Der FC Bayern München ist ein einziges (Fußball)-Phänomen. Während es beim Verein selbst mehr als rund läuft, sieht sich Bayern-Präsident Uli Hoeneß derzeit jedoch mit der harten Realität abseits des Rasens konfrontiert. Zwar hatte sich der Münchner selbst wegen Steuerhinterziehung angezeigt, dennoch muss er nun vor Gericht erscheinen. Ihn selbst überrascht diese gerichtliche Anordnung.

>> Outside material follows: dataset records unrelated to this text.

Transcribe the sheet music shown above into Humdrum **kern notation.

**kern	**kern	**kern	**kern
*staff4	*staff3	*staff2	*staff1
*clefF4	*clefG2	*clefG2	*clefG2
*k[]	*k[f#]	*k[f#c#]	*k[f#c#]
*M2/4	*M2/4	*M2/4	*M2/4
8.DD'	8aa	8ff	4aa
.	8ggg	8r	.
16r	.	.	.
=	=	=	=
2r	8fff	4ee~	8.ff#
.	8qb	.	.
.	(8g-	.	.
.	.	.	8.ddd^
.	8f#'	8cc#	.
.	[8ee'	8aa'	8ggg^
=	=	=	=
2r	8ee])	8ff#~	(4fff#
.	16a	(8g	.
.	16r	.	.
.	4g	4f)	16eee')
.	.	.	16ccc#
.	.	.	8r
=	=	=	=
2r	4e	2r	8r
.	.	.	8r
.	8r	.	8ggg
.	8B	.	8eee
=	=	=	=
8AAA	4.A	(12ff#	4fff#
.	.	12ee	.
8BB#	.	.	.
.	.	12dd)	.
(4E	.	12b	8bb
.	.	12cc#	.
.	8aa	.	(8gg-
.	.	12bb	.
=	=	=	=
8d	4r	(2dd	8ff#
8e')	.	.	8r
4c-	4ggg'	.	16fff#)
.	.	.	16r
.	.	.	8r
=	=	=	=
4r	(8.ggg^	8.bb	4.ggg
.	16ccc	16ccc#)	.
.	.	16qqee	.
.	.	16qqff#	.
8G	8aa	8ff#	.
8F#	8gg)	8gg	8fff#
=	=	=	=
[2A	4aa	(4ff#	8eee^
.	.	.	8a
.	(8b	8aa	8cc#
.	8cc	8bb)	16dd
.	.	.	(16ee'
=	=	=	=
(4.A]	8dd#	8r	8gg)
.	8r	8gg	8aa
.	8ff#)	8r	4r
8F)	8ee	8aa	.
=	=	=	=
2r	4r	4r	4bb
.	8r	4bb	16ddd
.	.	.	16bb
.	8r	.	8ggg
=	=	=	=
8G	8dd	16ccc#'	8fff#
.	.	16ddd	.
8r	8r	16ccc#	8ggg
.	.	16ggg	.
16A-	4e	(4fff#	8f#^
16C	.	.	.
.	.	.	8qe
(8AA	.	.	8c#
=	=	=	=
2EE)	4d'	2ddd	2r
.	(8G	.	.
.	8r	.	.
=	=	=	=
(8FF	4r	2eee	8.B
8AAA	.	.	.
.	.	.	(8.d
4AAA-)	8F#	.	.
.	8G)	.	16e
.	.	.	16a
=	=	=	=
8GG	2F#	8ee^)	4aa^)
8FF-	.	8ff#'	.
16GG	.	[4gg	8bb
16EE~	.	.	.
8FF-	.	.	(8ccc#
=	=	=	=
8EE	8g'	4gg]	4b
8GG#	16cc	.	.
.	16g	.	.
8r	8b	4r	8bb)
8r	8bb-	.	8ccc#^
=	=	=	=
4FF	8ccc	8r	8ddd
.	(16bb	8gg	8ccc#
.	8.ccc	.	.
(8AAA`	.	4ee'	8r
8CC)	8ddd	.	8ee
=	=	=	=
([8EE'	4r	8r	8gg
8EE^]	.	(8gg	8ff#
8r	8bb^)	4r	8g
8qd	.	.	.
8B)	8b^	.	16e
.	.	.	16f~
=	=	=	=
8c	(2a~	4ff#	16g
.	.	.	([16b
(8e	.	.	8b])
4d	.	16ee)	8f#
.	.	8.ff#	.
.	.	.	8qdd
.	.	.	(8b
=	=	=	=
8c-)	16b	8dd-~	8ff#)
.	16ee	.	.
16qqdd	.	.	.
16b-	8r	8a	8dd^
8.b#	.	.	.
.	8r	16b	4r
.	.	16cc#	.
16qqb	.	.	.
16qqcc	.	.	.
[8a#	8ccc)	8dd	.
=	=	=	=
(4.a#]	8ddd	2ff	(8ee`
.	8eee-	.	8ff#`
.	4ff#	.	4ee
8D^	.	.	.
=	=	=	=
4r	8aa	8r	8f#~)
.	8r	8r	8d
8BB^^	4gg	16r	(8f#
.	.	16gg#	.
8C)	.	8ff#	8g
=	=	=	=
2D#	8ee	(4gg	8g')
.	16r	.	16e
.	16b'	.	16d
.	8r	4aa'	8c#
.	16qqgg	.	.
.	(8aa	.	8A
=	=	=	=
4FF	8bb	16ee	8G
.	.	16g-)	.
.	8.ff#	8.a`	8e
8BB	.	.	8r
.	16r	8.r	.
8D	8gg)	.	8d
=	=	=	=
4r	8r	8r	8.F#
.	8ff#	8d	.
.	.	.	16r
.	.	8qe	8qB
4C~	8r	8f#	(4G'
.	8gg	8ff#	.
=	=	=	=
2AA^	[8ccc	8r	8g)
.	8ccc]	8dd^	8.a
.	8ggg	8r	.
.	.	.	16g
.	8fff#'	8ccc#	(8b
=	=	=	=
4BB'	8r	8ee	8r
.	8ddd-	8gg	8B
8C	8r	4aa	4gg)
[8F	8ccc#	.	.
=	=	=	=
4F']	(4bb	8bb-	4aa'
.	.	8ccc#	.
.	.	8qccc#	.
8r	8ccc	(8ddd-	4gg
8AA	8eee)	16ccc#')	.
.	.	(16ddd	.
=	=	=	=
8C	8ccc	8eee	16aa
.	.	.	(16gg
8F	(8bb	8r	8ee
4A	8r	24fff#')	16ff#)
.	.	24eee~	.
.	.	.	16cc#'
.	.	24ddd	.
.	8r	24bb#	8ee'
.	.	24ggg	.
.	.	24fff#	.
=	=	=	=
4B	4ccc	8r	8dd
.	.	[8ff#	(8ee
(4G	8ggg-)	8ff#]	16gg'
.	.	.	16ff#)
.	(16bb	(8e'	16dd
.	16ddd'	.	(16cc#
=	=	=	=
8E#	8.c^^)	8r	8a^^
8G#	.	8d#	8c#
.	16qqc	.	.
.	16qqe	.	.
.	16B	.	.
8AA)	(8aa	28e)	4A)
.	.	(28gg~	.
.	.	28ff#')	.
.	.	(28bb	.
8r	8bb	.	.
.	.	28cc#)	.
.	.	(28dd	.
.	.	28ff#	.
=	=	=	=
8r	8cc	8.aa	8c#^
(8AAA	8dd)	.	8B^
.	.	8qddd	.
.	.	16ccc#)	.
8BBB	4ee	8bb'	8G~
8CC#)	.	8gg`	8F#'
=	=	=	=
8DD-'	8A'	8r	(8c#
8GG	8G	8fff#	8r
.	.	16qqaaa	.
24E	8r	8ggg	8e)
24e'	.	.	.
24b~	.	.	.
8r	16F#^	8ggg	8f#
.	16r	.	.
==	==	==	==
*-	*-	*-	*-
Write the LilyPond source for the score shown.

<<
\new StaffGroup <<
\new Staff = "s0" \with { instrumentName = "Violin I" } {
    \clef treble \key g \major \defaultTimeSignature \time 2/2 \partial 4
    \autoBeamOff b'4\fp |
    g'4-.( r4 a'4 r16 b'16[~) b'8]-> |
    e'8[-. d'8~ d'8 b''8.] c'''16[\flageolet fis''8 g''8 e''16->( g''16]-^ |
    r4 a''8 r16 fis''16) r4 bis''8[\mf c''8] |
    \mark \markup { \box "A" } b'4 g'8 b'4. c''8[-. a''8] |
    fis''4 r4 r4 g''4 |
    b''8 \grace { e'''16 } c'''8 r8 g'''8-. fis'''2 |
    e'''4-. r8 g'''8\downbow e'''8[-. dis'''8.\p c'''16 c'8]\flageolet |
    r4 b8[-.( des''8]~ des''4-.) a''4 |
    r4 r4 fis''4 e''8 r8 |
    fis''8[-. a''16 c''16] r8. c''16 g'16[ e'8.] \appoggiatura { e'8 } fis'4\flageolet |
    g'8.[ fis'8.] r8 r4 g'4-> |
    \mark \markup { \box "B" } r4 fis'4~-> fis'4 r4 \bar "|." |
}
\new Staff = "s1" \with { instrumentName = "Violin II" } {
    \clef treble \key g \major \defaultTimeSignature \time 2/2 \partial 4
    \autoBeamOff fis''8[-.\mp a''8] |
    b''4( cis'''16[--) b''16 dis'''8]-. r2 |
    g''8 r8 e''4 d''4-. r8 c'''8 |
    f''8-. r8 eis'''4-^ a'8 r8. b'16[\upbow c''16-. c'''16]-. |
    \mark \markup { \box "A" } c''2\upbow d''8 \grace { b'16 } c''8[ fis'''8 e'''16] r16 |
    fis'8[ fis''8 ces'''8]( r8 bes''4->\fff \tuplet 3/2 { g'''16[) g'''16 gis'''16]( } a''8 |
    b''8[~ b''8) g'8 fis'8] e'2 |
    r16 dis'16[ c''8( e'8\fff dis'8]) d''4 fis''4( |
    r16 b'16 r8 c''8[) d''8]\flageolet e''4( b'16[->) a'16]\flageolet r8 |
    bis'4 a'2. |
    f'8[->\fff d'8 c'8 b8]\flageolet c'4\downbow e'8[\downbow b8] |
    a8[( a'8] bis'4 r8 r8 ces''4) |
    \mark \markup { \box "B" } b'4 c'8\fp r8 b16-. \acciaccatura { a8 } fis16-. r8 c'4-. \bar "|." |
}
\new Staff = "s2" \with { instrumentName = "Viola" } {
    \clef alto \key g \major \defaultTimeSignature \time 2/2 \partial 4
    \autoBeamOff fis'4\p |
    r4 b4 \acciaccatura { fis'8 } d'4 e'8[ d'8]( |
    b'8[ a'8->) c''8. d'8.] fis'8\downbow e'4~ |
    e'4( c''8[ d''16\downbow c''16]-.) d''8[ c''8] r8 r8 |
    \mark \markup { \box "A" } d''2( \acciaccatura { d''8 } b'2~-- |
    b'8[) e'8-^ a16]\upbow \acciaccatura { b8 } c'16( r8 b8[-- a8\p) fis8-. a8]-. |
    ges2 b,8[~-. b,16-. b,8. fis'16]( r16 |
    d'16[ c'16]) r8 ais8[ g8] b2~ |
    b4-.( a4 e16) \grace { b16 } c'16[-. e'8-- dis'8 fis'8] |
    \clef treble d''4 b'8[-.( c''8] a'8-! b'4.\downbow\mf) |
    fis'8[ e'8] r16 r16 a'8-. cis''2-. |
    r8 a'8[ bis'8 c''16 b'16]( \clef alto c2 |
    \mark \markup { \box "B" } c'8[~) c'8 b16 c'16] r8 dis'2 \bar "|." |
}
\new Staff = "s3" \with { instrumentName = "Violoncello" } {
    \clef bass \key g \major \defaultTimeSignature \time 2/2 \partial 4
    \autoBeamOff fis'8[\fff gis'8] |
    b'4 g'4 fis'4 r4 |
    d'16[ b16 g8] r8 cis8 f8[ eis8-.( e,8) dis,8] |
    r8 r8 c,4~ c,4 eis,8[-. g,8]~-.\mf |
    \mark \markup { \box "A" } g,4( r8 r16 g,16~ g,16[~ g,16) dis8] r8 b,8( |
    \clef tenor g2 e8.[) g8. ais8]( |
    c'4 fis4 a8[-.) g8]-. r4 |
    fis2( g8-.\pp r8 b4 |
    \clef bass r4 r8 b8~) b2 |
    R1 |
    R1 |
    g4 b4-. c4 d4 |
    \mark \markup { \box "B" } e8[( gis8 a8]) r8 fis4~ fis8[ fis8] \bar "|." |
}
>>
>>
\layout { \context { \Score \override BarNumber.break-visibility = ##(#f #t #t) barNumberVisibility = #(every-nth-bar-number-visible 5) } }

Kommenden März muss sich Hoeneß vor Gericht verteidigen. Der erste Prozesstag wurde auf den 10. März festgelegt, wobei laut der Wirtschaftsstrafkammer drei aufeinanderfolgende Tage für das Verfahren festgelegt wurden. Neben Hoeneß selbst werden vier weitere Zeugen verhört.

Laut der Anklageschrift muss sich Uli Hoeneß für die Steuerhinterziehung von insgesamt 3,2 Millionen Euro verantworten. Im schlimmsten Fall muss der Bayern-Präsident mit einer Haftstrafe von unbekannter Dauer rechnen. Bereits 2012 wurde vom Bundesgerichtshof festgehalten, dass bei einer Steuerhinterziehung von über einer Million Euro eine zur Bewährung ausgesetzte Strafe ausgeschlossen ist.

Der FC Bayern München hatte unlängst bekanntgegeben, dass der gesamte Verein geschlossen hinter seinem amtierenden Präsidenten stehe. Wie das Ganze jedoch nach dem Verfahren aussieht, bleibt abzuwarten.